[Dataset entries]
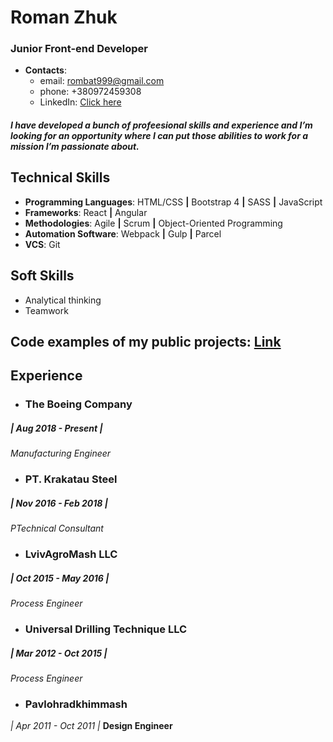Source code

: # Roman Zhuk

### Junior Front-end Developer

- **Contacts**:
  - email: rombat999@gmail.com
  - phone: +380972459308
  - LinkedIn: [Click here](https://www.linkedin.com/in/roman-zhuk/)


##### I have developed a bunch of profeesional skills and experience and I’m looking for an opportunity where I can put those abilities to work for a mission I’m passionate about.


## Technical Skills
* **Programming Languages**: HTML/CSS **|** Bootstrap 4 **|** SASS **|** JavaScript
* **Frameworks**: React **|** Angular
* **Methodologies**: Agile **|** Scrum **|** Object-Oriented Programming
* **Automation Software**:   Webpack **|** Gulp **|** Parcel
* **VCS**: Git 

## Soft Skills
* Analytical thinking
* Teamwork

## Code examples of my public projects: [Link](https://github.com/ferdigo)

## Experience

* ### The Boeing Company
##### | Aug 2018 - Present |
*Manufacturing Engineer*

* ### PT. Krakatau Steel
##### | Nov 2016 - Feb 2018 |
*PTechnical Consultant*

* ### LvivAgroMash LLC
##### | Oct 2015 - May 2016 |
*Process Engineer*

* ### Universal Drilling Technique LLC
##### | Mar 2012 - Oct 2015 |
*Process Engineer*

* ### Pavlohradkhimmash 
*| Apr 2011 - Oct 2011 |*
**Design Engineer**
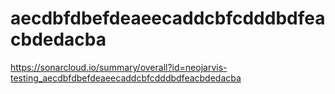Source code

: # aecdbfdbefdeaeecaddcbfcdddbdfeacbdedacba
https://sonarcloud.io/summary/overall?id=neojarvis-testing_aecdbfdbefdeaeecaddcbfcdddbdfeacbdedacba
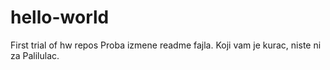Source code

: # hello-world
First trial of hw repos
Proba izmene readme fajla.
Koji vam je kurac, niste ni za Palilulac.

:: Task goal ::
Omitting all pictures, copy the preceding entries without any alteration.

:: Exercise solution ::
Source code

: # Roman Zhuk

### Junior Front-end Developer

- **Contacts**:
  - email: rombat999@gmail.com
  - phone: +380972459308
  - LinkedIn: [Click here](https://www.linkedin.com/in/roman-zhuk/)


##### I have developed a bunch of profeesional skills and experience and I’m looking for an opportunity where I can put those abilities to work for a mission I’m passionate about.


## Technical Skills
* **Programming Languages**: HTML/CSS **|** Bootstrap 4 **|** SASS **|** JavaScript
* **Frameworks**: React **|** Angular
* **Methodologies**: Agile **|** Scrum **|** Object-Oriented Programming
* **Automation Software**:   Webpack **|** Gulp **|** Parcel
* **VCS**: Git 

## Soft Skills
* Analytical thinking
* Teamwork

## Code examples of my public projects: [Link](https://github.com/ferdigo)

## Experience

* ### The Boeing Company
##### | Aug 2018 - Present |
*Manufacturing Engineer*

* ### PT. Krakatau Steel
##### | Nov 2016 - Feb 2018 |
*PTechnical Consultant*

* ### LvivAgroMash LLC
##### | Oct 2015 - May 2016 |
*Process Engineer*

* ### Universal Drilling Technique LLC
##### | Mar 2012 - Oct 2015 |
*Process Engineer*

* ### Pavlohradkhimmash 
*| Apr 2011 - Oct 2011 |*
**Design Engineer**
Source code

: # aecdbfdbefdeaeecaddcbfcdddbdfeacbdedacba
https://sonarcloud.io/summary/overall?id=neojarvis-testing_aecdbfdbefdeaeecaddcbfcdddbdfeacbdedacba
Source code

: # hello-world
First trial of hw repos
Proba izmene readme fajla.
Koji vam je kurac, niste ni za Palilulac.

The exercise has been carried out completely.